The final model’s performance for predicting A$\beta$ positivity in each diagnosis

• The highest accuracy (89.8%) when including all the paticipants
• The lowest accuarcy (75.9%) based solely on MCI

SBM

7 independent components (ICs) were derived from the final SBM model

• Each component showed spatially maximally independent GM volum patters.
• IC 1 showed a significant correlation with cognitive measures an A$\beta$ positivity.
• Only AD and IC 1 showed a significant association.
• Other diagnoses were not associated with any ICs.

Discussion

The proposed model predicted A$\beta$ positivity successfully. (accuracy 89.8%, AUC 0.888)

• With 118 participants’ data consisting of the features: brain MRI, cognitive info., genetic info.
• Predicted correctly in non-AD subjects, such as those with FTLD syndrome and psychiatric disorders.
• Among covariants in the final model, IC 1 had the strongest impact realted to A$\beta$ positivity prediction.

Performance

1. Informative heterogeneity of features among non-AD participants
   • The performance of the model based only on AD continuum achieved slightly lower (88.4%) than on all cases.
2. Advantages of SBM
   • The model based on diverse clinical populations may be better suited for application in clinical settings.
     • Patients visiting physicians’ would have various neurocongitive disorders beyond the AD continuum.
   • The proposed model based only on brain images (accuracy 84.7%) may assist for screening of potential candidates for AD-related clinical trials.
   • SBM detects subtle morphological changes and unknown patterns in brain structures associated with ND diseases without relying on existing atlases.
3. Comparable prediction performance in MCI patiences
   • Surpassed the accuracy of the physician’s clinical diagnosis of AD (75.9% > 70%)

Feature Importance of the model - SHAP

All ICs demonstrated greater importance compared to demoghrapic and cognitive features such as MMSE. The three most influential features in the model were identified as follows: IC 1, logical memory (LM) I, and LM II.

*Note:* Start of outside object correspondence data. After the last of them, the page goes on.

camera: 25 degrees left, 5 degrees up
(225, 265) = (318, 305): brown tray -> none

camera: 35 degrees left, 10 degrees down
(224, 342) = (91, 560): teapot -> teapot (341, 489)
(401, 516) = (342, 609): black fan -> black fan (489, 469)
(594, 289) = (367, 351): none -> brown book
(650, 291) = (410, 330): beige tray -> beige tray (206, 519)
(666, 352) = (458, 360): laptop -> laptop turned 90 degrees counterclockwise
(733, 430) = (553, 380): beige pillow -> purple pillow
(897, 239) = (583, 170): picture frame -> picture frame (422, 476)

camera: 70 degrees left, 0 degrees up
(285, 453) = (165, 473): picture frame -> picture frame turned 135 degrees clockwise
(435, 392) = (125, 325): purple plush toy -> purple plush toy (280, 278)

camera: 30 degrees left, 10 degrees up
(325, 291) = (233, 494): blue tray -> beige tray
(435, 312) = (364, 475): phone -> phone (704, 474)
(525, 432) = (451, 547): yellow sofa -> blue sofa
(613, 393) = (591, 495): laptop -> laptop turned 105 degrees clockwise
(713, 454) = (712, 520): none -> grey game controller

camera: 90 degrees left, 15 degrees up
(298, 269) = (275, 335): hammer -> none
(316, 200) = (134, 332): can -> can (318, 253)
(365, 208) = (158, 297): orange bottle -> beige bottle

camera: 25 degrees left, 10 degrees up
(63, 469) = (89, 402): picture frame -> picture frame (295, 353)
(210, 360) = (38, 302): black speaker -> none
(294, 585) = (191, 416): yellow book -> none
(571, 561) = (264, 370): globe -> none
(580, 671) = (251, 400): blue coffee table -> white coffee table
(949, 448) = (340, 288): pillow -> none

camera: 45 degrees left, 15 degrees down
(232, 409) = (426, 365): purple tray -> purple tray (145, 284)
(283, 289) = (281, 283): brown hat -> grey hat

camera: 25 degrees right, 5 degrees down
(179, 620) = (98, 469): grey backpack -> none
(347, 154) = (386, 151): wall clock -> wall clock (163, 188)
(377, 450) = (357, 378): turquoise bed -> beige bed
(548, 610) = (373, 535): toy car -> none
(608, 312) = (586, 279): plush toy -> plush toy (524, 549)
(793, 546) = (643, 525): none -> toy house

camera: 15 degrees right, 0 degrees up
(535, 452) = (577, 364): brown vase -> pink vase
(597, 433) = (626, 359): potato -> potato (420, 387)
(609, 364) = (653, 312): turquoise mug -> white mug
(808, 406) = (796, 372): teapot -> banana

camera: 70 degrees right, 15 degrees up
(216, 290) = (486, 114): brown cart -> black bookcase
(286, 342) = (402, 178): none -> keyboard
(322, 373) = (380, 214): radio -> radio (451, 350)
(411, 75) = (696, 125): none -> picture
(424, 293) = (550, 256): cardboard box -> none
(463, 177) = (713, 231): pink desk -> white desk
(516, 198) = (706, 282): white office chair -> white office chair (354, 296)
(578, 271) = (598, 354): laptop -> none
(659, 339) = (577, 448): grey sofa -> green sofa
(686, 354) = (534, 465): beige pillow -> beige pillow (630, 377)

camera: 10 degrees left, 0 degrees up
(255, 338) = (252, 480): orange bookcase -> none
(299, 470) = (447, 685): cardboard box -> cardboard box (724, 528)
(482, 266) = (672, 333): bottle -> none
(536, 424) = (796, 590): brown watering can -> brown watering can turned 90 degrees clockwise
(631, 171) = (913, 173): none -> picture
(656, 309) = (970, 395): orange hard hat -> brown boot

• IC 1 exhibited a significantly correlation with A$\beta$ positivity and cognivite measures.
  • Its spacial pattern of the loading coefficients closely resembled the cortical pattern observed in neurodegeneration (ND) in AD, particularly in the parietal lobe.
  • No Medial temporal lobe (MTL) atrophy was observed in any IC, which is the typical AD pattern.
    • This discrepance suggests a potential indication of tau pathodology rather than A$\beta$ pathology.
• LM scores reflected memory impairments, a cardinal symptom of AD.
• The presence of APOE -$\epsilon#4 also emerged as a significant factor.

Furthermore, the model revealed distinct associations between IC 1 and A$\beta$ positivity, as well as IC 4 and age.

• This indicates the model’s ability to discriminate between AD-related ND from normal aging in brain imaging, suggesting that the pathological process of AD is not strictly age-dependent. → Brain atrophy patterns in normal aging processes can be distinguished from those in neurodegeneartive disease.

Limitation

1. A$\beta$ positivity was determined only by amyloid-PET scan: CSF A$\beta$ would be a more sensitive marker in the pre-clinical status.
2. a limited number of samples: could be affect accuracy of a machine learning model.
3. Longitudinal follow-up data might improve model performance, rather than a cross-sectional approach.